**WHAT IS BEING ASKED**. Locate every line in the records below that contains the word "Processing", and copy each one.

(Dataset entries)
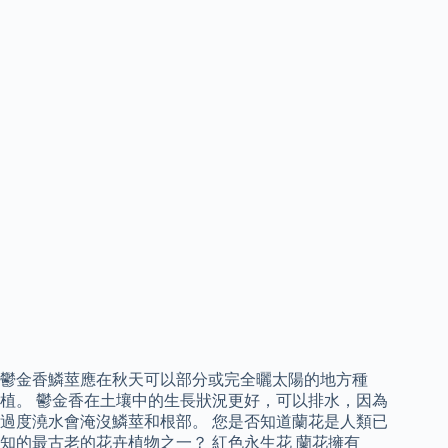
鬱金香鱗莖應在秋天可以部分或完全曬太陽的地方種
植。 鬱金香在土壤中的生長狀況更好，可以排水，因為
過度澆水會淹沒鱗莖和根部。 您是否知道蘭花是人類已
知的最古老的花卉植物之一？ 紅色永生花 蘭花擁有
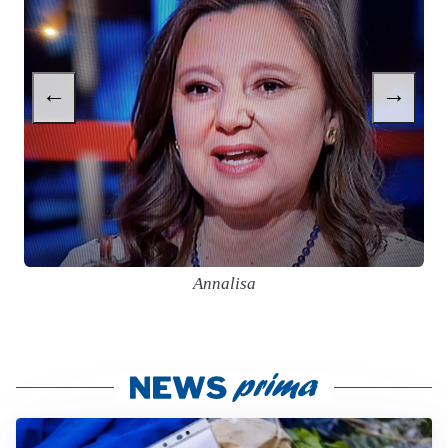
←
→
Annalisa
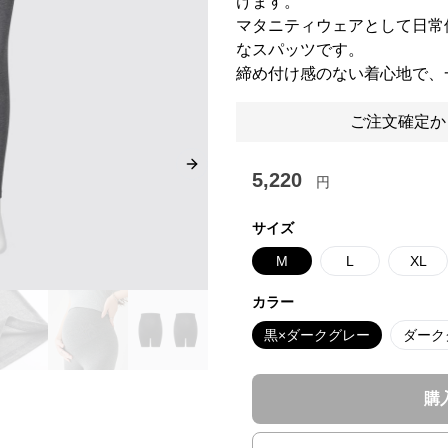
けます。
マタニティウェアとして日常
なスパッツです。
締め付け感のない着心地で、
ご注文確定か
Next slide
5,220
円
サイズ
M
L
XL
カラー
黒×ダークグレー
ダーク
購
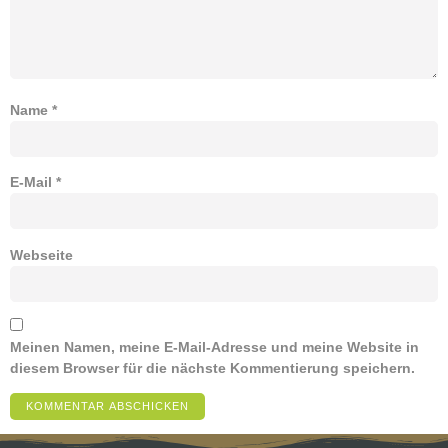
Name
*
E-Mail
*
Webseite
Meinen Namen, meine E-Mail-Adresse und meine Website in
diesem Browser für die nächste Kommentierung speichern.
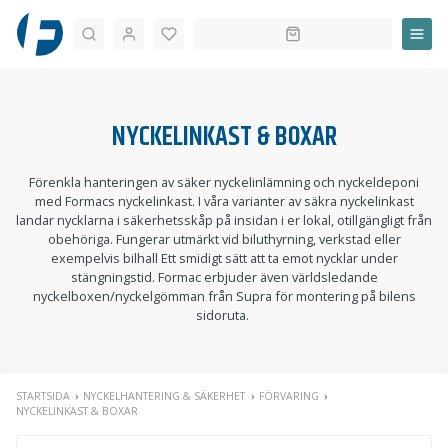
Sök
NYCKELINKAST & BOXAR
Förenkla hanteringen av säker nyckelinlämning och nyckeldeponi
med Formacs nyckelinkast. I våra varianter av säkra nyckelinkast
landar nycklarna i säkerhetsskåp på insidan i er lokal, otillgängligt från
obehöriga. Fungerar utmärkt vid biluthyrning, verkstad eller
exempelvis bilhall Ett smidigt sätt att ta emot nycklar under
stängningstid. Formac erbjuder även världsledande
nyckelboxen/nyckelgömman från Supra för montering på bilens
sidoruta.
STARTSIDA
NYCKELHANTERING & SÄKERHET
FÖRVARING
NYCKELINKAST & BOXAR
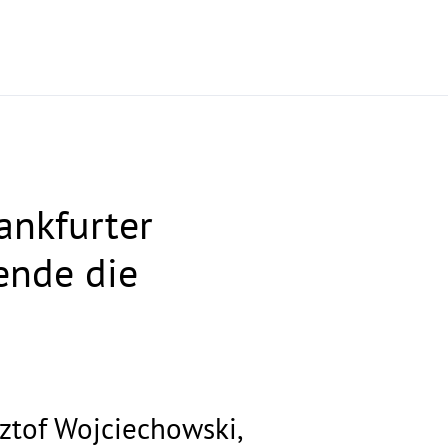
ankfurter
ende die
sztof Wojciechowski,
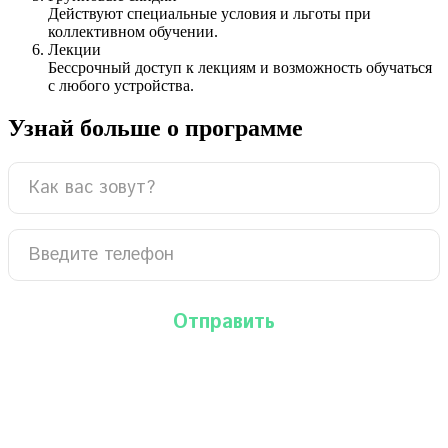
Действуют специальные условия и льготы при
коллективном обучении.
Лекции
Бессрочный доступ к лекциям и возможность обучаться
с любого устройства.
Узнай больше о программе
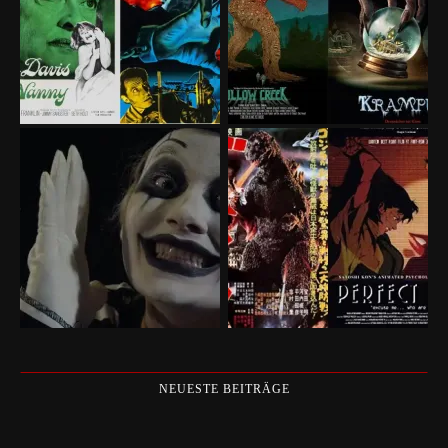
NEUESTE BEITRÄGE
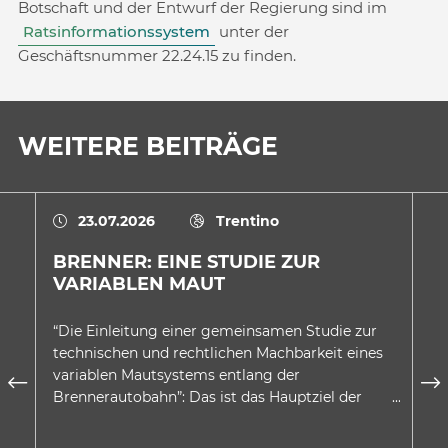
Botschaft und der Entwurf der Regierung sind im
Ratsinformationssystem
unter der
Geschäftsnummer 22.24.15 zu finden.
WEITERE BEITRÄGE
23.07.2026
Trentino
BRENNER: EINE STUDIE ZUR
E
VARIABLEN MAUT
A
D
“Die Einleitung einer gemeinsamen Studie zur
In
technischen und rechtlichen Machbarkeit eines
au
variablen Mautsystems entlang der
wu
Brennerautobahn”: Das ist das Hauptziel der
be
Absichtserklärung, welche…
Be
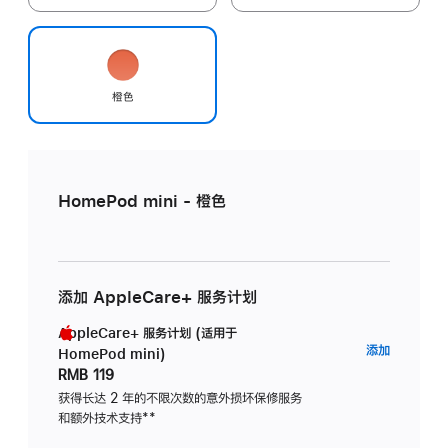
橙色
HomePod mini - 橙色
添加 AppleCare+ 服务计划
AppleCare+ 服务计划 (适用于
AppleC
添加
HomePod mini)
服
RMB 119
务
获得长达 2 年的不限次数的意外损坏保修服务
和额外技术支持
脚
**
计
注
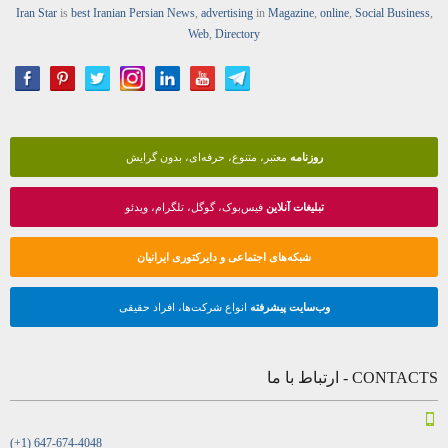
Iran Star
is
best Iranian Persian
News
,
advertising
in
Magazine
,
online
,
Social Business
,
Web
,
Directory
روزنامه
معتبر، متنوع، حرفه‌ای، بدون گرایش
تبلیغات آنلاین
فیس‌بوک، گوگل، تلگرام، ویدئو
شبکه‌های اجتماعی و دایرکتوری ایرانیان
وب‌سایت پیشرفته
انواع شرکت‌ها، افراد حقیقی
CONTACTS - ارتباط با ما
(+1) 647-674-4048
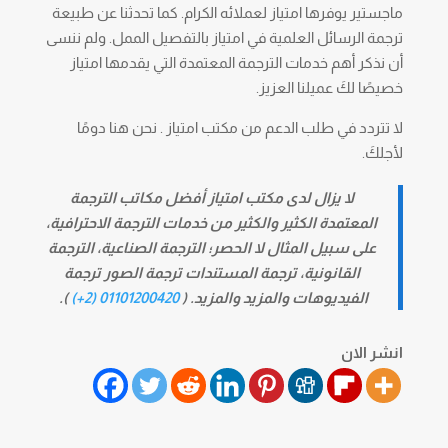
ماجستير يوفرها امتياز لعملائه الكرام. كما تحدثنا عن طبيعة
ترجمة الرسائل العلمية في امتياز بالتفصيل الممل. ولم ننسى
أن نذكر أهم خدمات الترجمة المعتمدة التي يقدمها امتياز
خصيصًا لكَ عميلنا العزيز.
لا تتردد في طلب الدعم من مكتب امتياز . نحن هنا دومًا
لأجلكَ.
لا يزال لدى مكتب امتياز أفضل مكاتب الترجمة
المعتمدة الكثير والكثير من خدمات الترجمة الاحترافية،
على سبيل المثال لا الحصر؛ الترجمة الصناعية، الترجمة
القانونية، ترجمة المستندات ترجمة الصور ترجمة
الفيديوهات والمزيد والمزيد. (
01101200420 (2+)
).
انشر الان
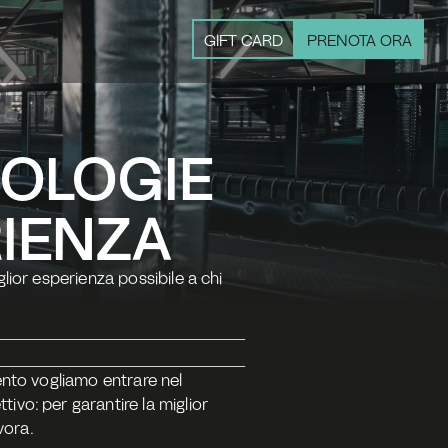
GIFT CARD
PRENOTA ORA
OLOGIE 
RIENZA
lior esperienza possibile a chi 
ento vogliamo entrare nel 
ivo: per garantire la miglior 
vora.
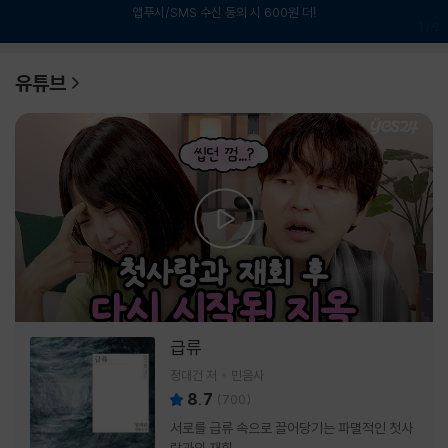
앱푸시/SMS 수신 동의 시 600원 더!
1
/
6
유튜브
급류
정대건 저
민음사
8.7
(
700
)
서로를 급류 속으로 끌어당기는 파멸적인 첫사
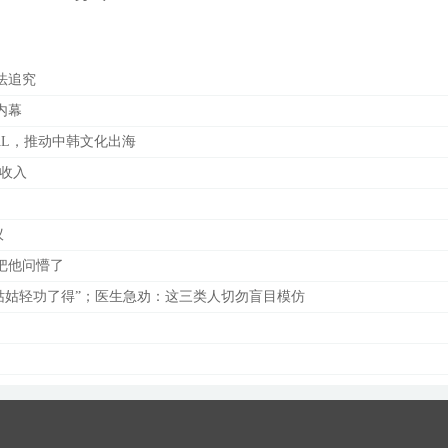
法追究
内幕
BAL，推动中韩文化出海
有收入
议
把他问懵了
“姑姑轻功了得”；医生急劝：这三类人切勿盲目模仿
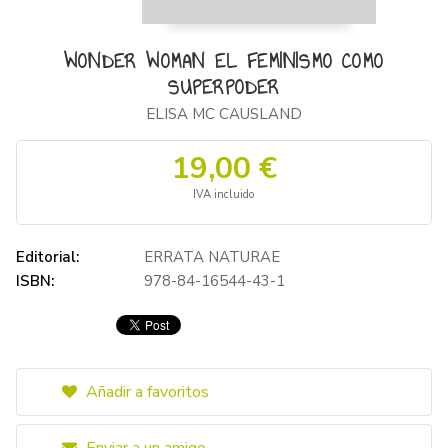
WONDER WOMAN EL FEMINISMO COMO
SUPERPODER
ELISA MC CAUSLAND
19,00 €
IVA incluido
Editorial:
ERRATA NATURAE
ISBN:
978-84-16544-43-1
Añadir a favoritos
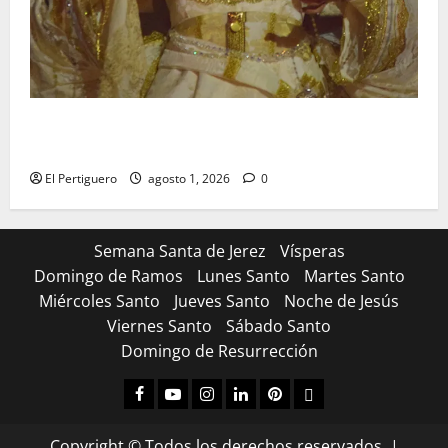
La Hermandad de la Entrega celebra la festividad de
la Reina de los Angeles
El Pertiguero
agosto 1, 2026
0
Semana Santa de Jerez
Vísperas
Domingo de Ramos
Lunes Santo
Martes Santo
Miércoles Santo
Jueves Santo
Noche de Jesús
Viernes Santo
Sábado Santo
Domingo de Resurrección
Facebook
Youtube
Instagram
Linked
Pinterest
Dribbble
IN
Copyright © Todos los derechos reservados.
|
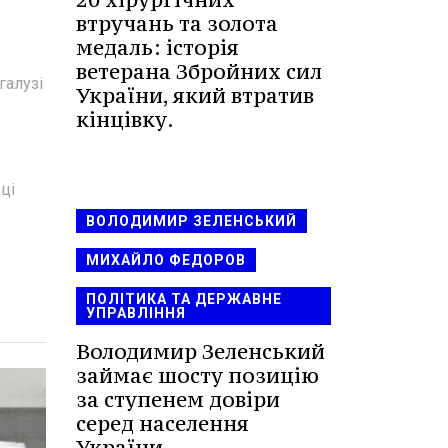
втручань та золота
медаль: історія
ветерана Збройних сил
галузі
України, який втратив
кінцівку.
ці
ВОЛОДИМИР ЗЕЛЕНСЬКИЙ
МИХАЙЛО ФЕДОРОВ
ПОЛІТИКА ТА ДЕРЖАВНЕ
УПРАВЛІННЯ
Володимир Зеленський
займає шосту позицію
за ступенем довіри
серед населення
України.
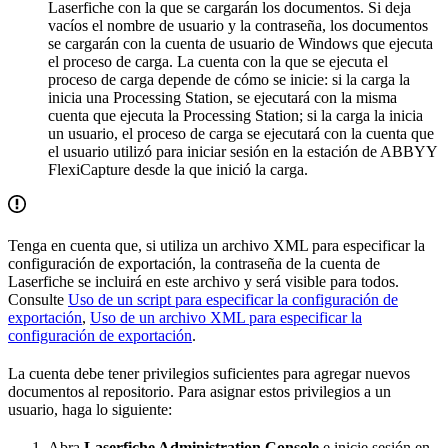
Laserfiche con la que se cargarán los documentos. Si deja
vacíos el nombre de usuario y la contraseña, los documentos
se cargarán con la cuenta de usuario de Windows que ejecuta
el proceso de carga. La cuenta con la que se ejecuta el
proceso de carga depende de cómo se inicie: si la carga la
inicia una Processing Station, se ejecutará con la misma
cuenta que ejecuta la Processing Station; si la carga la inicia
un usuario, el proceso de carga se ejecutará con la cuenta que
el usuario utilizó para iniciar sesión en la estación de ABBYY
FlexiCapture desde la que inició la carga.
Tenga en cuenta que, si utiliza un archivo XML para especificar la
configuración de exportación, la contraseña de la cuenta de
Laserfiche se incluirá en este archivo y será visible para todos.
Consulte
Uso de un script para especificar la configuración de
exportación
,
Uso de un archivo XML para especificar la
configuración de exportación
.
La cuenta debe tener privilegios suficientes para agregar nuevos
documentos al repositorio. Para asignar estos privilegios a un
usuario, haga lo siguiente:
Abra
Laserfiche Administration Console
e inicie sesión en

**TASK RESULT**.
inicia una Processing Station, se ejecutará con la misma
cuenta que ejecuta la Processing Station; si la carga la inicia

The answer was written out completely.